8 Şubat 2018 tarihinden beri haksız bir şekilde Bolu F Tipi Cezaevinde tutuklu bulunan Muhterem Alparslan Kuytul Hocaefendi’nin, 23 Kasım 2018 tarihinde ailesi ile yapmış olduğu telefon görüşmesinin ses kaydı yayında.
Alo Selamün Aleyküm Ben Alparslan Kuytul.
Nasılsın? Elhamdülillah. Benim kebabım nasıl, Rabia’m? Rabia’mla Besra’m iyiler mi? Babasının kebabı, babasının fıstığı, babasının kurabiyesi, babasının balı, babasının çiçeği. Değil mi? Her zaman annesini evvela soruyor demiş ya ilk olarak onu sorayım rahatlasın.
Çocuklar nasıl, diğerleri? Annem de iyi? Allah iyilik versin. Seni zaten sordum herhalde. Evet, çok şükür biz de rahatız.
Yani geçen hafta da söylemiştim günler nasıl geçiyor bilmiyorum diye. O günden bugüne bir hafta daha geçti, sanki bir veya iki gün geçmiş gibi. Elhamdülillah hiç zaman geçmiyor diye bir derdim yok, tam aksine zaman hızlı geçiyor gibi… Öyle bir sıkıntım var. Zamanın genişlemesi var ya bastızaman, sanki tersi gerçekleşiyor, sanki zaman daraltılıyor; bir hafta bir güne, bir hafta iki güne iniyor gibi, biraz öyle hissediyorum.
Çok şükür. Allah’tan gelen bir bela ama sonuçta Allah’ın kudreti her şeyden daha büyük. Hiçbir bela Allah’ın kudretinden ve rahmetinden daha büyük değil. O halde ümitsiz de değiliz, Allah’a şükürler olsun.

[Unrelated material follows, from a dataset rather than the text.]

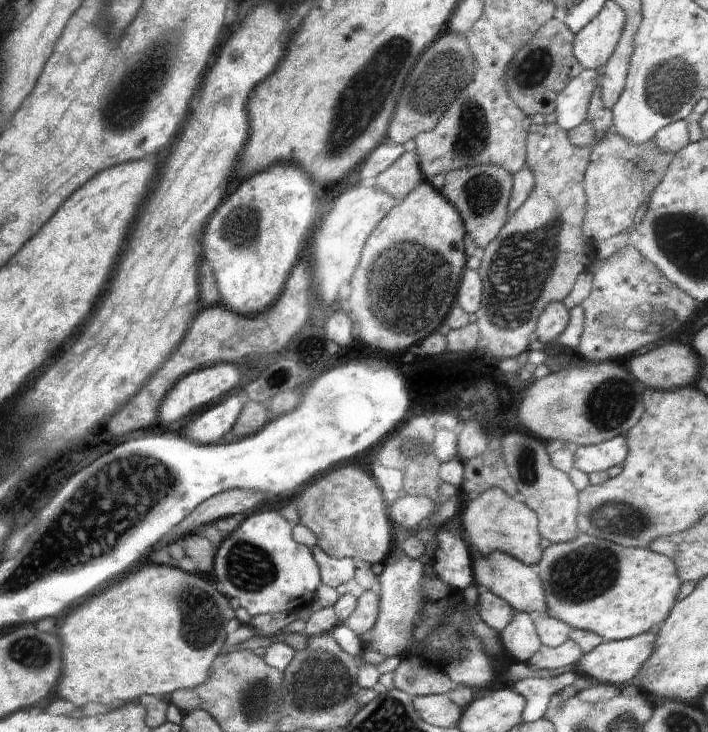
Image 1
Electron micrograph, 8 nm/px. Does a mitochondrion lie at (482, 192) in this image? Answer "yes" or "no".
yes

Yokluğumda çiçeklerime ve fidanlarıma bakıp onları sulayan, kurumalarına izin vermeyip onları büyütenler, benim gerçek ve özel talebelerimdir. Onlar benim gururumdur, onlar ayakta kalmama vesile olanlardır. Kıyamet gününde Rabbim konuşmama izin verirse, “Rabbim, ben yokken onlar davamızı devam ettirdiler. Onları affet” diye Allah’a yalvaracağım. Peygamberimiz (sav), yetimi koruyan, gözeten cennette benimle beraber olacak buyurmuş. Bu müjde aslında manen yetim kalan insanlar için de söz konusu… Bu müjde, manen yetim kalan talebelerimi kollayıp gözetenler için de olacak inşallah, bundan emin olun. Manen yetim kalan talebelerimi koruyanlar, onları sulayanlar inşallah Peygamberimizle beraber olacak.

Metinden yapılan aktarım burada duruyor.